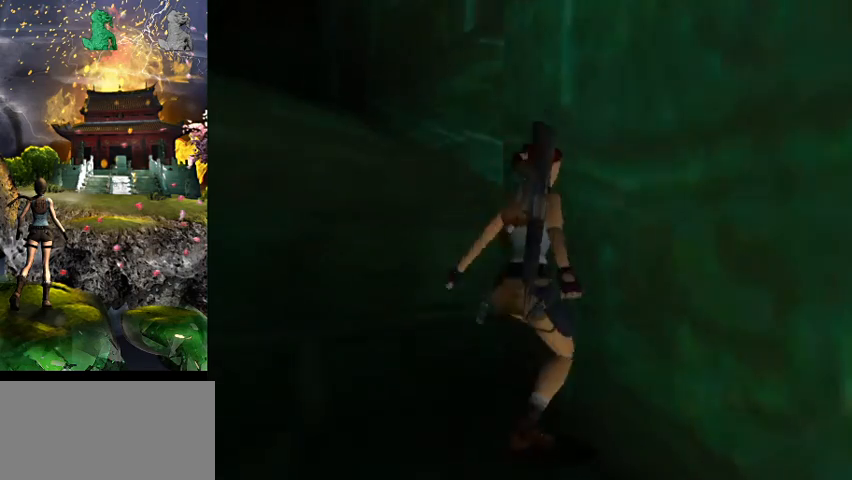
{"keys": ["sl"], "events": []}
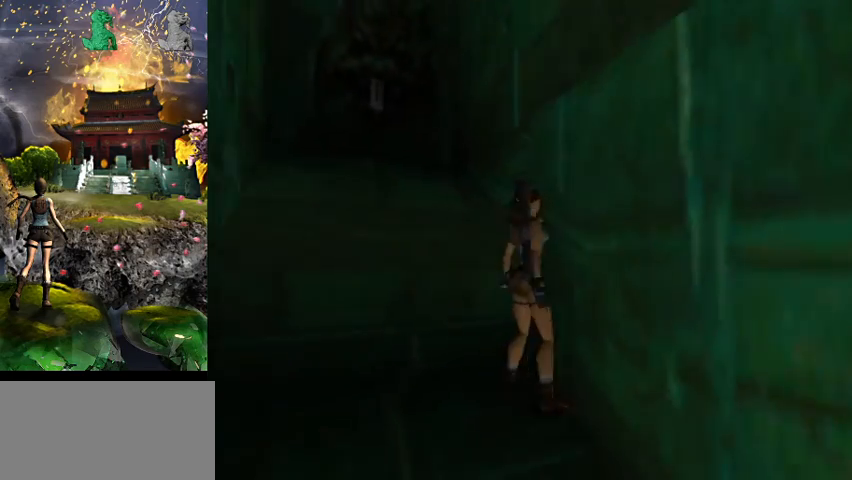
{"keys": ["right"], "events": [[134, "sl", "up"], [200, "right", "down"]]}
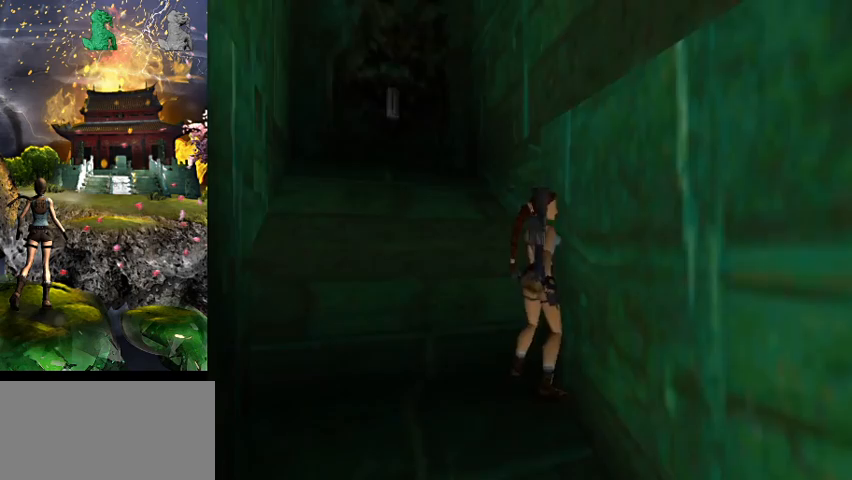
{"keys": ["right"], "events": []}
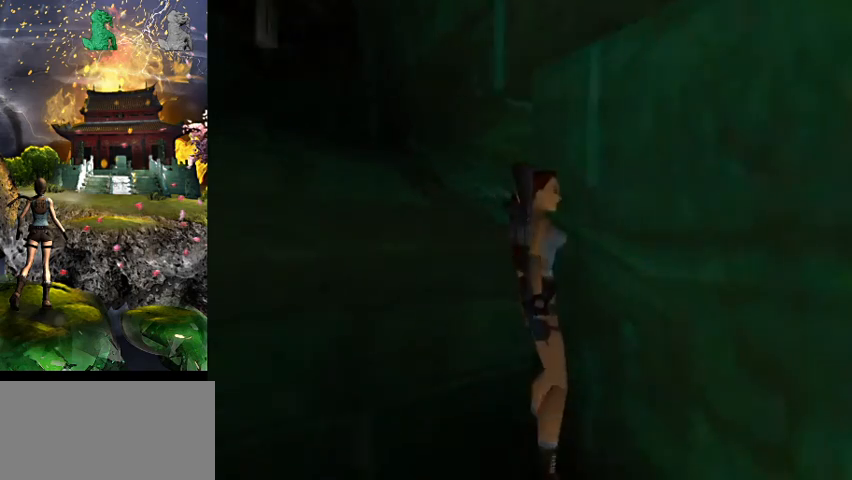
{"keys": ["space", "w"], "events": [[267, "right", "up"], [300, "space", "down"], [367, "w", "down"]]}
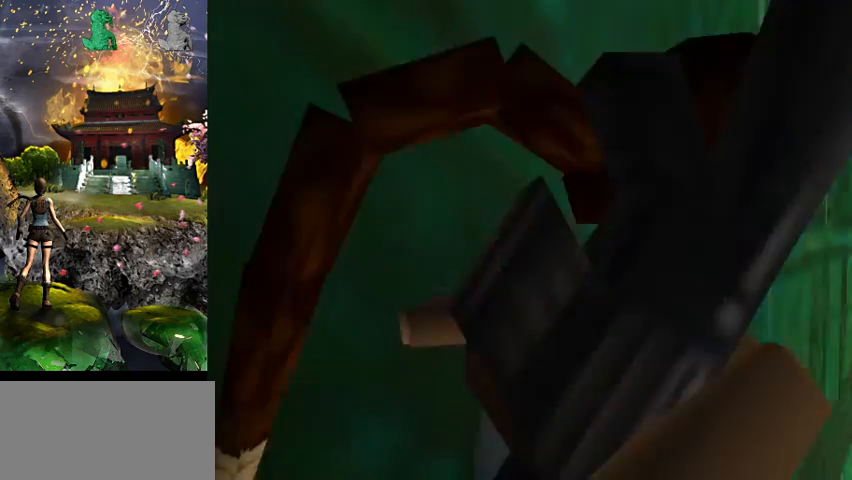
{"keys": ["w"], "events": [[300, "a", "down"], [300, "space", "up"], [467, "a", "up"]]}
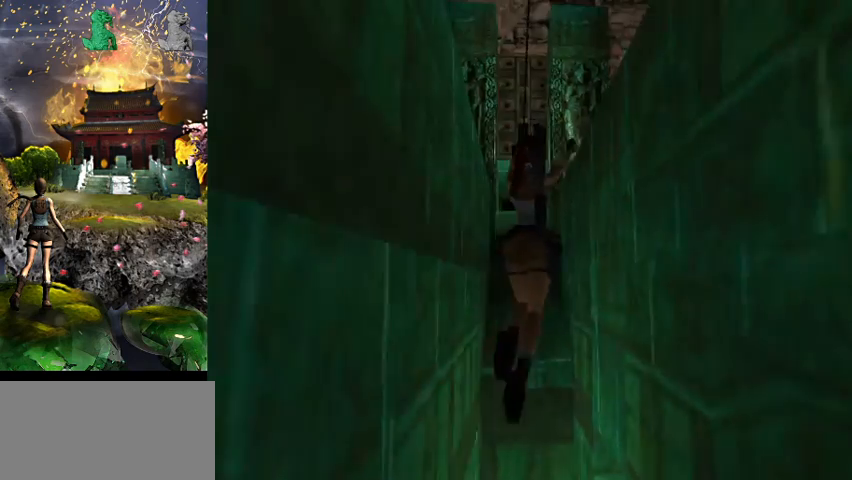
{"keys": ["w"], "events": [[100, "a", "down"], [267, "a", "up"]]}
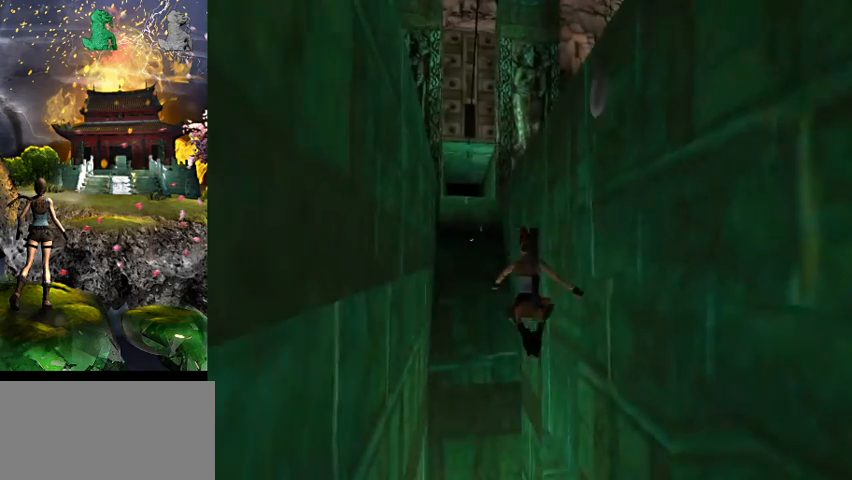
{"keys": ["act", "right", "w"], "events": [[234, "right", "down"], [400, "act", "down"]]}
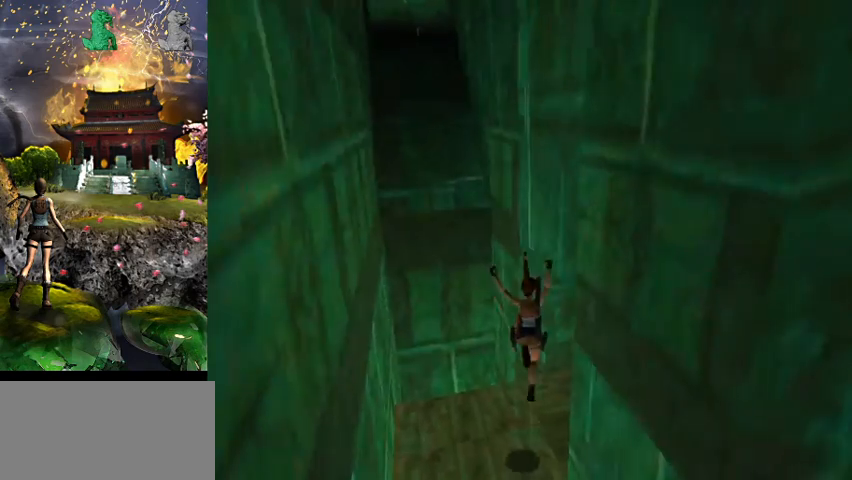
{"keys": ["right", "w"], "events": [[34, "act", "up"]]}
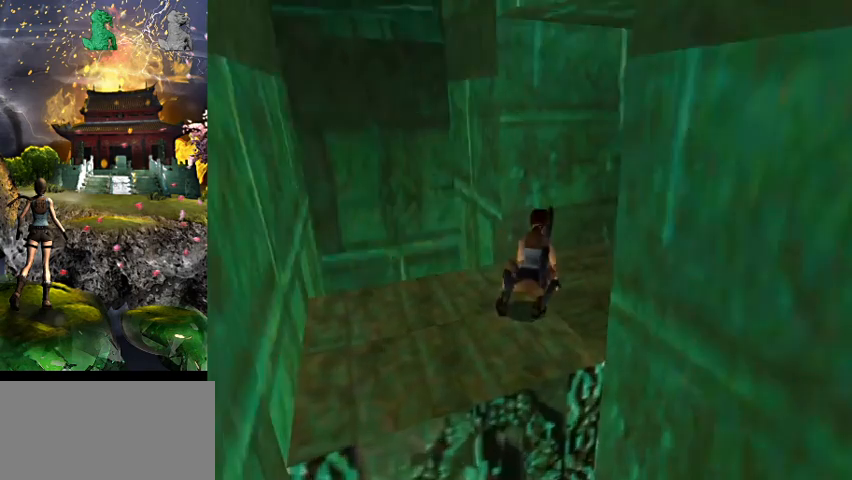
{"keys": ["w"], "events": [[434, "right", "up"]]}
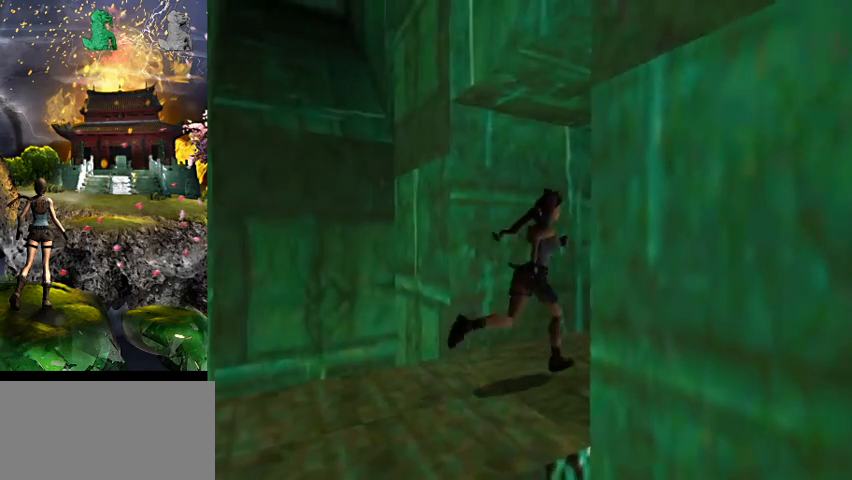
{"keys": [], "events": [[134, "right", "down"], [267, "right", "up"], [400, "w", "up"]]}
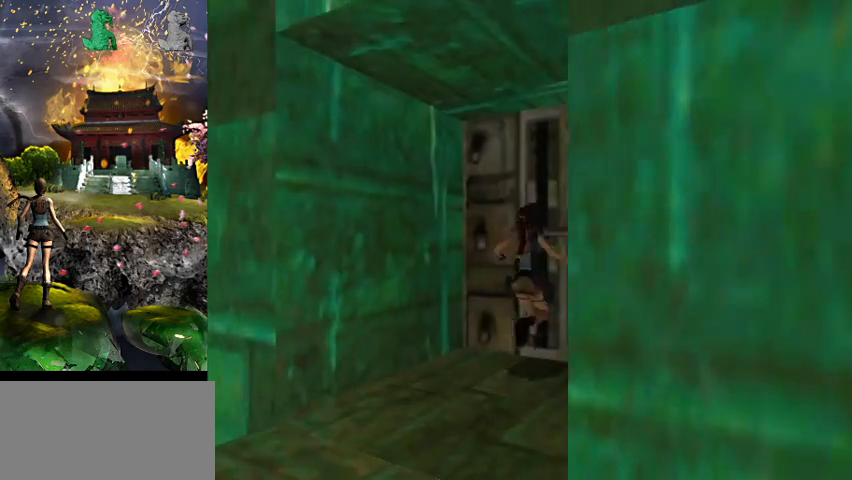
{"keys": ["act"], "events": [[200, "act", "down"]]}
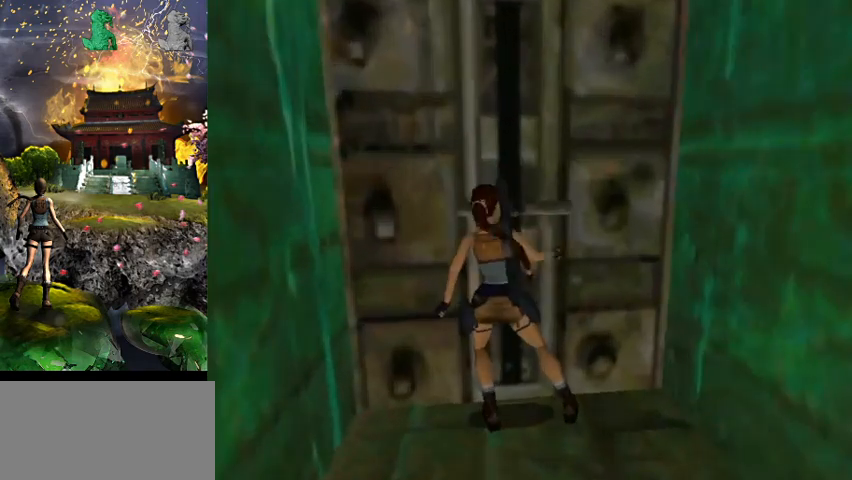
{"keys": [], "events": [[100, "act", "up"]]}
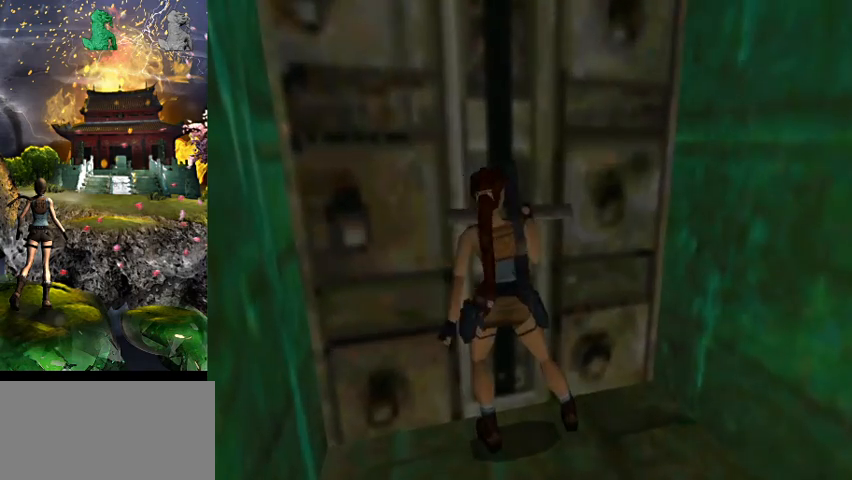
{"keys": ["s"], "events": [[200, "s", "down"]]}
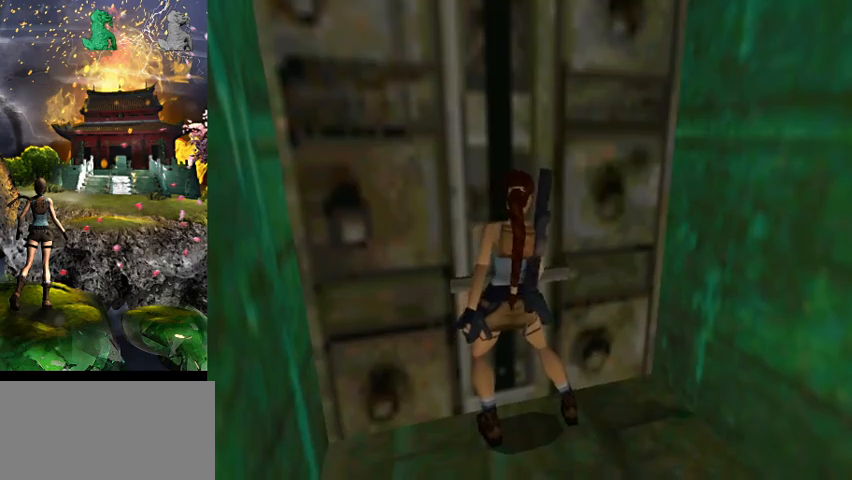
{"keys": ["gun", "right", "s"], "events": [[200, "gun", "down"], [434, "right", "down"]]}
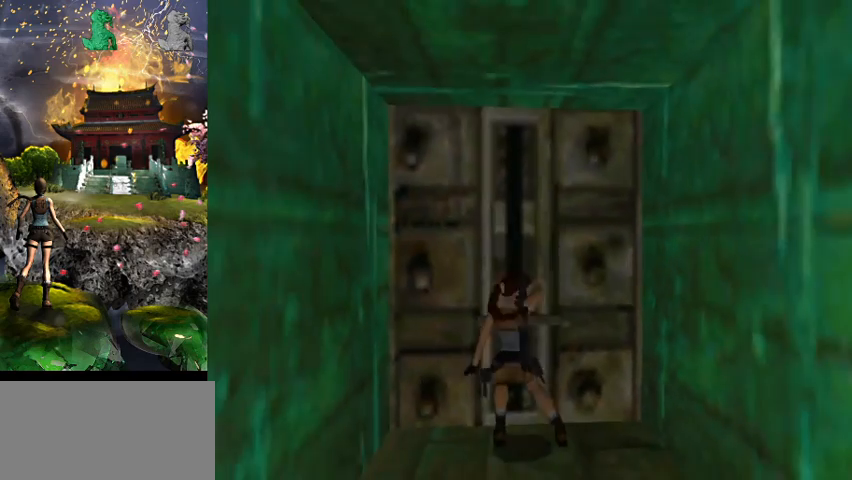
{"keys": ["right"], "events": [[134, "gun", "up"], [134, "s", "up"]]}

**TRY IT**. Could you return each entry word for word, with the images omitted?

**RESULT OF THIS EXERCISE**.
{"keys": ["sl"], "events": []}
{"keys": ["right"], "events": [[134, "sl", "up"], [200, "right", "down"]]}
{"keys": ["right"], "events": []}
{"keys": ["space", "w"], "events": [[267, "right", "up"], [300, "space", "down"], [367, "w", "down"]]}
{"keys": ["w"], "events": [[300, "a", "down"], [300, "space", "up"], [467, "a", "up"]]}
{"keys": ["w"], "events": [[100, "a", "down"], [267, "a", "up"]]}
{"keys": ["act", "right", "w"], "events": [[234, "right", "down"], [400, "act", "down"]]}
{"keys": ["right", "w"], "events": [[34, "act", "up"]]}
{"keys": ["w"], "events": [[434, "right", "up"]]}
{"keys": [], "events": [[134, "right", "down"], [267, "right", "up"], [400, "w", "up"]]}
{"keys": ["act"], "events": [[200, "act", "down"]]}
{"keys": [], "events": [[100, "act", "up"]]}
{"keys": ["s"], "events": [[200, "s", "down"]]}
{"keys": ["gun", "right", "s"], "events": [[200, "gun", "down"], [434, "right", "down"]]}
{"keys": ["right"], "events": [[134, "gun", "up"], [134, "s", "up"]]}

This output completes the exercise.